BEGIN SOURCE MATERIAL

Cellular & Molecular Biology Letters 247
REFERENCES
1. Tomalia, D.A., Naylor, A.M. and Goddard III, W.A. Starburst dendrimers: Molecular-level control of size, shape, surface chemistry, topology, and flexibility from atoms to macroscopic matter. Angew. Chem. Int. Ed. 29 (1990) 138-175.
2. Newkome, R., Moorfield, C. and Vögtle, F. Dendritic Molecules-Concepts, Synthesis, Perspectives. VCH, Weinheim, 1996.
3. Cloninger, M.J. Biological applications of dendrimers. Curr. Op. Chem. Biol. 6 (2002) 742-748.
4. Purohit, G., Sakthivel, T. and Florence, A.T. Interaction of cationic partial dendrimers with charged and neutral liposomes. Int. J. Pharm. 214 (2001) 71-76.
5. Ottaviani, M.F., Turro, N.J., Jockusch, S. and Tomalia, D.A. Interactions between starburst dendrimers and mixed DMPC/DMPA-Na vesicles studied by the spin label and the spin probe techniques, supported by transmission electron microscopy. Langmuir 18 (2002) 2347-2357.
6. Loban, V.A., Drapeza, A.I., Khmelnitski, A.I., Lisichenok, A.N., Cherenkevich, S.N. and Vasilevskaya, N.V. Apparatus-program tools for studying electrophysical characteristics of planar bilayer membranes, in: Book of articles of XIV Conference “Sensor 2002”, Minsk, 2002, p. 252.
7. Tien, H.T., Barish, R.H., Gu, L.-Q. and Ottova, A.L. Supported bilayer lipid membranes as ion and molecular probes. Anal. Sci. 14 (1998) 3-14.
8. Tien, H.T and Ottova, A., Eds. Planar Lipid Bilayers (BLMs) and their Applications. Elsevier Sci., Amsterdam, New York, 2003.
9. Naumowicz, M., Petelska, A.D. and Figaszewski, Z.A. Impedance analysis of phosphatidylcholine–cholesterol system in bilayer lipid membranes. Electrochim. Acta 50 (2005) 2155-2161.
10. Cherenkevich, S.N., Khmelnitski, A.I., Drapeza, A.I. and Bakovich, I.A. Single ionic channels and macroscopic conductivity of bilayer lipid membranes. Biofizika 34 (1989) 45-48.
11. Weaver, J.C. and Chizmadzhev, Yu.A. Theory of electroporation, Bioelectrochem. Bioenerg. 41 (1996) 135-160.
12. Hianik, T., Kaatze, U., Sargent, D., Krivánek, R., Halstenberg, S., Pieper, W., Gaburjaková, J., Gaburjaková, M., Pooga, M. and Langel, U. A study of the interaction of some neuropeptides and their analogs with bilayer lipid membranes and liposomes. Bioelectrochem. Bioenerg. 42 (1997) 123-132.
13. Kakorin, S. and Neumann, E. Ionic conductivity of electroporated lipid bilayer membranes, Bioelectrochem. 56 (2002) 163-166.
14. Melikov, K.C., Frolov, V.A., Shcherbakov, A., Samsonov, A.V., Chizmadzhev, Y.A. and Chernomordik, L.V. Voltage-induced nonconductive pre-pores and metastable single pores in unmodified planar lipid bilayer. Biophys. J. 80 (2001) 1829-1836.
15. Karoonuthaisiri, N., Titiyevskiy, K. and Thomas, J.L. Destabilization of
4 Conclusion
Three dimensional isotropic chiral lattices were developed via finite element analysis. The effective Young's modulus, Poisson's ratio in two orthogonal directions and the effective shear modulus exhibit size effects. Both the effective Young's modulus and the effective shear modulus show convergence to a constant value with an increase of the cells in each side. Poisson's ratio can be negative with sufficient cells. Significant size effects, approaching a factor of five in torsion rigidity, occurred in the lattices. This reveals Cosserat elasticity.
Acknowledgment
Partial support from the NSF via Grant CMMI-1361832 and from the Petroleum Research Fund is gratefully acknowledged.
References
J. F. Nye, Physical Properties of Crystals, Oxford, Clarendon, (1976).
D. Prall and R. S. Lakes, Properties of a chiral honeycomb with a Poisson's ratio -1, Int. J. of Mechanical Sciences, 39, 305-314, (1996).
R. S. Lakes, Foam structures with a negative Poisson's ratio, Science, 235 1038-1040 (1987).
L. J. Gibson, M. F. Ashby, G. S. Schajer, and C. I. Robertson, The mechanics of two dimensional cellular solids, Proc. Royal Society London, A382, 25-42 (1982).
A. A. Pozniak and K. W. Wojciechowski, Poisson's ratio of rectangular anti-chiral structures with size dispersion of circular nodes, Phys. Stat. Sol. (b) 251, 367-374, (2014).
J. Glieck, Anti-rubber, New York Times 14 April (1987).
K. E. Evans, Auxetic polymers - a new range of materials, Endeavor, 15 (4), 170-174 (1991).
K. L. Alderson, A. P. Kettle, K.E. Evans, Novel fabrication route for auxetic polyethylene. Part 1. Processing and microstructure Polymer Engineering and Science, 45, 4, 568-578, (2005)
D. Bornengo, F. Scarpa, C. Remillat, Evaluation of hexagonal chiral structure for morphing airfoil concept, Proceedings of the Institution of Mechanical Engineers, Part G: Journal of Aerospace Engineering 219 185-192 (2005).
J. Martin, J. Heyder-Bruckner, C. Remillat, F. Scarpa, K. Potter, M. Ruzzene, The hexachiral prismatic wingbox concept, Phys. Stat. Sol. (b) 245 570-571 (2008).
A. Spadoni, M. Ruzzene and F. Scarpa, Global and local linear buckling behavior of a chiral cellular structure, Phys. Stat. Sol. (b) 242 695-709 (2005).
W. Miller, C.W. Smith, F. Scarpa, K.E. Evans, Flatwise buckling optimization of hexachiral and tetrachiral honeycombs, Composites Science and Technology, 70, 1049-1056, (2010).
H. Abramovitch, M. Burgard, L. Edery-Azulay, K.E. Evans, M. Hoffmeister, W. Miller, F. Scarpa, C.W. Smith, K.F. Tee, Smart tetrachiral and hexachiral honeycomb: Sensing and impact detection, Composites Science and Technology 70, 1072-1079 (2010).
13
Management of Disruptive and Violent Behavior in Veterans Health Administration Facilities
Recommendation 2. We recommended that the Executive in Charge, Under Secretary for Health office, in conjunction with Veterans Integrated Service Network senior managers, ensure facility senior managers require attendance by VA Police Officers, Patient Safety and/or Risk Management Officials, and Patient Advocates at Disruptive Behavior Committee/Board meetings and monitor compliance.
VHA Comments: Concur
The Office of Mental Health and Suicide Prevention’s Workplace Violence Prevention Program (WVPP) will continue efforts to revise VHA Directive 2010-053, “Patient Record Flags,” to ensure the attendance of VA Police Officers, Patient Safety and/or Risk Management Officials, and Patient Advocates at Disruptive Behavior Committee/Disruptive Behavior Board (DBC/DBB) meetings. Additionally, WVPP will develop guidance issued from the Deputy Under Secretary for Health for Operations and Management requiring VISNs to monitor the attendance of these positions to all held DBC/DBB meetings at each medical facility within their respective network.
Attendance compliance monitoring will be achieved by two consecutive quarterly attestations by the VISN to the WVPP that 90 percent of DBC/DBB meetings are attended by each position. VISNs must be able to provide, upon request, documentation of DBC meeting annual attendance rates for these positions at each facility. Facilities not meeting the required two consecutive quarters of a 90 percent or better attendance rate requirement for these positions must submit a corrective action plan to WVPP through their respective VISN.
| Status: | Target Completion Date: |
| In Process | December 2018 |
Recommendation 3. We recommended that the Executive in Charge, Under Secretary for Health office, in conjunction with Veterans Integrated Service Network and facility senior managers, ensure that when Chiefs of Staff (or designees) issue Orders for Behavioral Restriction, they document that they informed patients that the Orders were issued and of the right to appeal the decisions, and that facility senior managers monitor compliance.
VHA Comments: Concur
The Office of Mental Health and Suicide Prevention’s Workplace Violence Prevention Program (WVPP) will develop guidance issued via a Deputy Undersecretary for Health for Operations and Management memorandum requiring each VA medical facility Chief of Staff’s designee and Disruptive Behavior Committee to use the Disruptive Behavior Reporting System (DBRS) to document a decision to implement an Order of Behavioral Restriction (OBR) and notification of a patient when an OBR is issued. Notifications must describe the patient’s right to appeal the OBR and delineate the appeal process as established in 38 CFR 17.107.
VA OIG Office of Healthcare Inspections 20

END SOURCE MATERIAL

— TASK TO COMPLETE —
The required output is the stretch of entries above from the line containing "4 Conclusion" through the line containing "R. S. Lakes, Foam", reproduced exactly.

— REPLY TO THE TASK —
4 Conclusion
Three dimensional isotropic chiral lattices were developed via finite element analysis. The effective Young's modulus, Poisson's ratio in two orthogonal directions and the effective shear modulus exhibit size effects. Both the effective Young's modulus and the effective shear modulus show convergence to a constant value with an increase of the cells in each side. Poisson's ratio can be negative with sufficient cells. Significant size effects, approaching a factor of five in torsion rigidity, occurred in the lattices. This reveals Cosserat elasticity.
Acknowledgment
Partial support from the NSF via Grant CMMI-1361832 and from the Petroleum Research Fund is gratefully acknowledged.
References
J. F. Nye, Physical Properties of Crystals, Oxford, Clarendon, (1976).
D. Prall and R. S. Lakes, Properties of a chiral honeycomb with a Poisson's ratio -1, Int. J. of Mechanical Sciences, 39, 305-314, (1996).
R. S. Lakes, Foam structures with a negative Poisson's ratio, Science, 235 1038-1040 (1987).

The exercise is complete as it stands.